TASK DESCRIPTION
Every entry should be duplicated verbatim, and no picture may appear in the copy.

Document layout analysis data
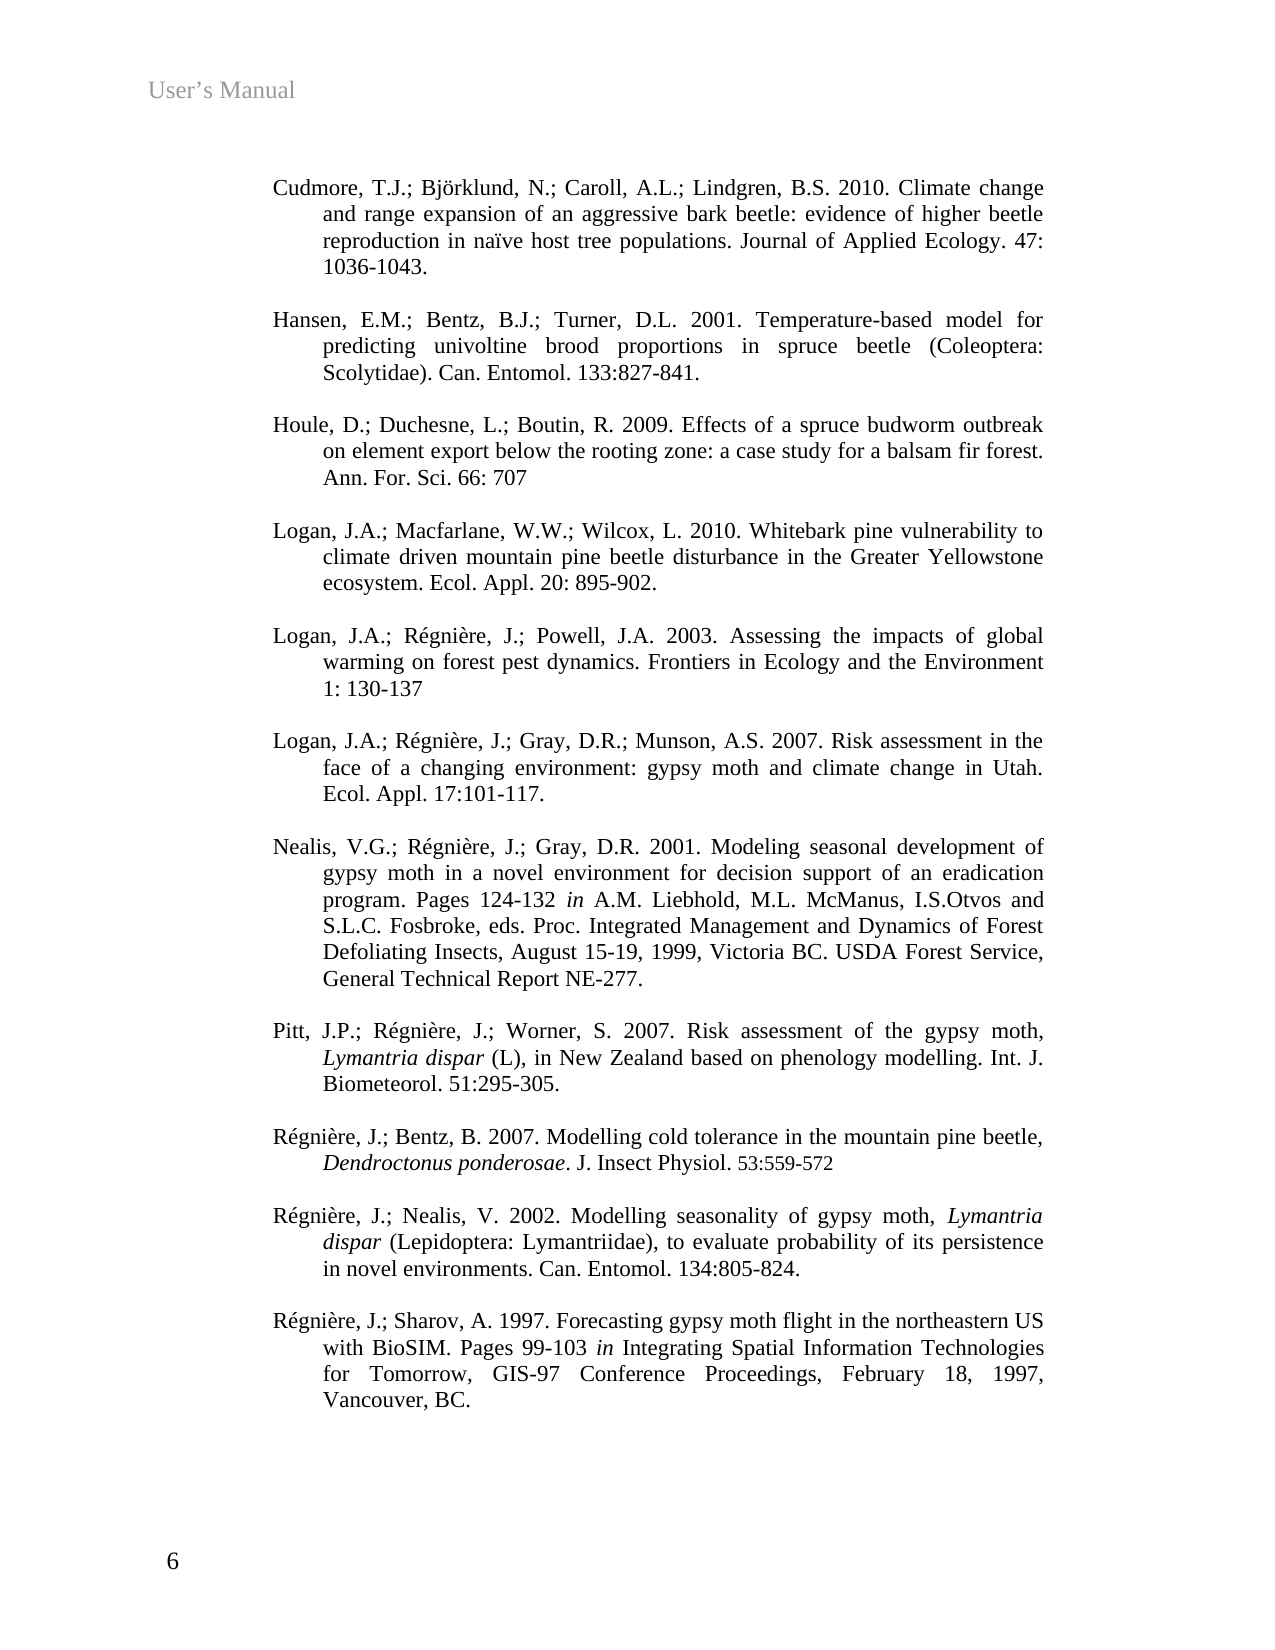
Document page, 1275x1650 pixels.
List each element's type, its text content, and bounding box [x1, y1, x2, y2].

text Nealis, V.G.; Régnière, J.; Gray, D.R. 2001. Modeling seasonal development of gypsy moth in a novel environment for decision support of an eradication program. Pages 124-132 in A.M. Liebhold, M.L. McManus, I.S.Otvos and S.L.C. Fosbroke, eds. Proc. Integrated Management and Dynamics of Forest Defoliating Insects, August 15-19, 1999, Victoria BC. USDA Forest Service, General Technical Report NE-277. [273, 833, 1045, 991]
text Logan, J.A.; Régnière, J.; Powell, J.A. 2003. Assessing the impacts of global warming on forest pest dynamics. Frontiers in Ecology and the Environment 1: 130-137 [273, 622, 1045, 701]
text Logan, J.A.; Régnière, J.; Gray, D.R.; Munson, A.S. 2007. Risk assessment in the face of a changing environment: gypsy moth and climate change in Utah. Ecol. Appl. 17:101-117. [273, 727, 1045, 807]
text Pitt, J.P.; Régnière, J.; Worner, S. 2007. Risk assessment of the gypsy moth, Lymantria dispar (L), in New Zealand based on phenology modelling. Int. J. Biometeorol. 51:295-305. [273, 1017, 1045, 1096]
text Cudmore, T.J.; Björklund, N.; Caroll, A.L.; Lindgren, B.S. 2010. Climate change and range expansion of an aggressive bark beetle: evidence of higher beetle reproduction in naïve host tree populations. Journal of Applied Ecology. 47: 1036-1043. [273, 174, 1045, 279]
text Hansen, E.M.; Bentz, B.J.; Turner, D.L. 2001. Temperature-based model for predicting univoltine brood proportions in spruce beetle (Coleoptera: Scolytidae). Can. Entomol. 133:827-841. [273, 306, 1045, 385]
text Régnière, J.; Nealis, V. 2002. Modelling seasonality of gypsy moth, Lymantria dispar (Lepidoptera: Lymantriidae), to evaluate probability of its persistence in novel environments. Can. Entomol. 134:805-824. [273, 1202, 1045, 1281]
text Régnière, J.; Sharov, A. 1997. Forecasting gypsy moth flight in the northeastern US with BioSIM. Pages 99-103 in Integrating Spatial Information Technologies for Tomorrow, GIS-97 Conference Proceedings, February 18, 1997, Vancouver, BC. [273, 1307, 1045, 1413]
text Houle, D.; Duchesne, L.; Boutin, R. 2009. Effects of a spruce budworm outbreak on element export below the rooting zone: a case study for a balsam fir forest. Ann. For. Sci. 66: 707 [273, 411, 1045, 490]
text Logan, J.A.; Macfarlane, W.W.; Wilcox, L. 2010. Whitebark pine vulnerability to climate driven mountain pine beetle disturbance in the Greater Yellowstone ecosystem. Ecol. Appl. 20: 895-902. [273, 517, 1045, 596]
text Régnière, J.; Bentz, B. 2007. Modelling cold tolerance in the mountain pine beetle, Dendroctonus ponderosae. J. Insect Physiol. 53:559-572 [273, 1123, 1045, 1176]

FINAL ANSWER
Document page, 1275x1650 pixels.
List each element's type, its text content, and bounding box [x1, y1, x2, y2].

text Nealis, V.G.; Régnière, J.; Gray, D.R. 2001. Modeling seasonal development of gypsy moth in a novel environment for decision support of an eradication program. Pages 124-132 in A.M. Liebhold, M.L. McManus, I.S.Otvos and S.L.C. Fosbroke, eds. Proc. Integrated Management and Dynamics of Forest Defoliating Insects, August 15-19, 1999, Victoria BC. USDA Forest Service, General Technical Report NE-277. [273, 833, 1045, 991]
text Logan, J.A.; Régnière, J.; Powell, J.A. 2003. Assessing the impacts of global warming on forest pest dynamics. Frontiers in Ecology and the Environment 1: 130-137 [273, 622, 1045, 701]
text Logan, J.A.; Régnière, J.; Gray, D.R.; Munson, A.S. 2007. Risk assessment in the face of a changing environment: gypsy moth and climate change in Utah. Ecol. Appl. 17:101-117. [273, 727, 1045, 807]
text Pitt, J.P.; Régnière, J.; Worner, S. 2007. Risk assessment of the gypsy moth, Lymantria dispar (L), in New Zealand based on phenology modelling. Int. J. Biometeorol. 51:295-305. [273, 1017, 1045, 1096]
text Cudmore, T.J.; Björklund, N.; Caroll, A.L.; Lindgren, B.S. 2010. Climate change and range expansion of an aggressive bark beetle: evidence of higher beetle reproduction in naïve host tree populations. Journal of Applied Ecology. 47: 1036-1043. [273, 174, 1045, 279]
text Hansen, E.M.; Bentz, B.J.; Turner, D.L. 2001. Temperature-based model for predicting univoltine brood proportions in spruce beetle (Coleoptera: Scolytidae). Can. Entomol. 133:827-841. [273, 306, 1045, 385]
text Régnière, J.; Nealis, V. 2002. Modelling seasonality of gypsy moth, Lymantria dispar (Lepidoptera: Lymantriidae), to evaluate probability of its persistence in novel environments. Can. Entomol. 134:805-824. [273, 1202, 1045, 1281]
text Régnière, J.; Sharov, A. 1997. Forecasting gypsy moth flight in the northeastern US with BioSIM. Pages 99-103 in Integrating Spatial Information Technologies for Tomorrow, GIS-97 Conference Proceedings, February 18, 1997, Vancouver, BC. [273, 1307, 1045, 1413]
text Houle, D.; Duchesne, L.; Boutin, R. 2009. Effects of a spruce budworm outbreak on element export below the rooting zone: a case study for a balsam fir forest. Ann. For. Sci. 66: 707 [273, 411, 1045, 490]
text Logan, J.A.; Macfarlane, W.W.; Wilcox, L. 2010. Whitebark pine vulnerability to climate driven mountain pine beetle disturbance in the Greater Yellowstone ecosystem. Ecol. Appl. 20: 895-902. [273, 517, 1045, 596]
text Régnière, J.; Bentz, B. 2007. Modelling cold tolerance in the mountain pine beetle, Dendroctonus ponderosae. J. Insect Physiol. 53:559-572 [273, 1123, 1045, 1176]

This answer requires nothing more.